Marijana Toma: Thank you very much, Nikola.

Nikola Jovanović: Thank you!


1 Grade F on an A-F scale (Five-0)

2 Matura, a set of examinations given to students after the eighth year of elementary school (High school graduation).

3 Serb. grobarčin, grave digger, is a colloquial term referring to the fans of the Partisan soccer team in Serbia.

4 Uprava državne bezbednosti, State Security Administration.

5 Munje were local policy units operating in Peja and its surroundings, near MUP [Ministry of Foreign Affairs] of Serbia. Šakali was part of this unit, even though there are still disagreements about this. Šakali operated within the Munje unit. Vitomir Šalipur was the commander of this unit until his death. This unit is responsible for the massacres of Albanian civilians in the village of Qyshk in May, 1999. Source: War Crimes in Kosovo, Human Rights Watch, 2001.

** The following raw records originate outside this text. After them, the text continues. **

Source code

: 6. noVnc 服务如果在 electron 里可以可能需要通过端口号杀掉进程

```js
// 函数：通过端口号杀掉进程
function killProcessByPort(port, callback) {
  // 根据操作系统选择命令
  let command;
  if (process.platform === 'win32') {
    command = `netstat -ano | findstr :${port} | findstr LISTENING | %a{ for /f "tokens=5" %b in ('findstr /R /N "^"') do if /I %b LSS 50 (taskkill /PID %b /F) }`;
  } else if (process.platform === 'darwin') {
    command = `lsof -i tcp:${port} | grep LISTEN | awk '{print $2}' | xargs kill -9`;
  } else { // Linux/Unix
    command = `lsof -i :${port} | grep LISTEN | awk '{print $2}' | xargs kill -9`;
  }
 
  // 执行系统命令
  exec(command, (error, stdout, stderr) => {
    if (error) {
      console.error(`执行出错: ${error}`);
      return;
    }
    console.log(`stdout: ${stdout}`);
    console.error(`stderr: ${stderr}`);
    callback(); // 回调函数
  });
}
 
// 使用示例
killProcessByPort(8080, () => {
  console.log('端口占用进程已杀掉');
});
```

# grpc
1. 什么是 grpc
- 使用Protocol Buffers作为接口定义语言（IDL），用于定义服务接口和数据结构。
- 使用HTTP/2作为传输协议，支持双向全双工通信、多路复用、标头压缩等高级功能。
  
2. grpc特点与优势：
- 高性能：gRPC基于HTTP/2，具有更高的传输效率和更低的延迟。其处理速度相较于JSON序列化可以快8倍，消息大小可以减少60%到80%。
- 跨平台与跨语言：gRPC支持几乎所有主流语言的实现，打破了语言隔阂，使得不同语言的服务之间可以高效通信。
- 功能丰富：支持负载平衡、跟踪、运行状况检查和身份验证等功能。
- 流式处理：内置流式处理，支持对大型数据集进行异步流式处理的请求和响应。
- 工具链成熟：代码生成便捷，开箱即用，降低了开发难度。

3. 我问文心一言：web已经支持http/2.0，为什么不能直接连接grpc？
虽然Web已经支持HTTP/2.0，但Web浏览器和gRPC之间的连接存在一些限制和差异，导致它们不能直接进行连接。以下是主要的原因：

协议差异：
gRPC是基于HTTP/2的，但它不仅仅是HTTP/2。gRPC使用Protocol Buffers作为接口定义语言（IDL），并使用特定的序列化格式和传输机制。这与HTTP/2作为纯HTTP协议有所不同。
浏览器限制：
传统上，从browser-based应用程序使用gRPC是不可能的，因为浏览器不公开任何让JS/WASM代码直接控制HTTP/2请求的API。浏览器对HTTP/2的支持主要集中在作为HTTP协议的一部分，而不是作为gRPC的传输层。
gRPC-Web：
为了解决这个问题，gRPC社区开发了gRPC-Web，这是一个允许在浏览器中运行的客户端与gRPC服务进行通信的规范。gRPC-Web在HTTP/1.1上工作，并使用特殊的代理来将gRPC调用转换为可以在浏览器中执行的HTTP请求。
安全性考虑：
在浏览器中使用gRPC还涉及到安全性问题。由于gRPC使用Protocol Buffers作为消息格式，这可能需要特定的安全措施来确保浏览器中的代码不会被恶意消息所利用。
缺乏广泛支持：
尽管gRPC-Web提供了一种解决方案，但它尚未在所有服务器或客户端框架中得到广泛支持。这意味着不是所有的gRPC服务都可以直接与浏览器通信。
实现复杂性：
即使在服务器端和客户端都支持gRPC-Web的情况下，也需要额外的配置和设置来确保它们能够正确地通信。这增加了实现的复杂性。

6 Serb. Srpska pravoslavna crkva – Serbian Orthodox Church.

7 Slobodan Milošević (1941-2006), Yugoslav leader whose ascension to power began in 1987, when at the Communist League of Yugoslavia’s Plenum he embraced the cause of Kosovo Serbian nationalists and immediately afterwards became President of Serbia and revoked Kosovo’s autonomy.

8 Serb. Univerzitet Braća Karić – Univerziteti Vëllezërit Kariq.

9 Serb. Fakultet Organizacionih Nauka – Fakulteti i Shkencave Organizative.

10 Association Internationale des Étudiants en Sciences Économiques et Commerciales [International Student Association of the Economic Sciences]. AIESEC no longer is used as the acronym, but as the organization’s actual name.

11 Zoran Đinđić, the first prime minister elected in a democratic way in the Republic of Serbia, 2001-2003.

12 Kosovo Liberation Army – Ushtria Çlirimtare e Kosovës.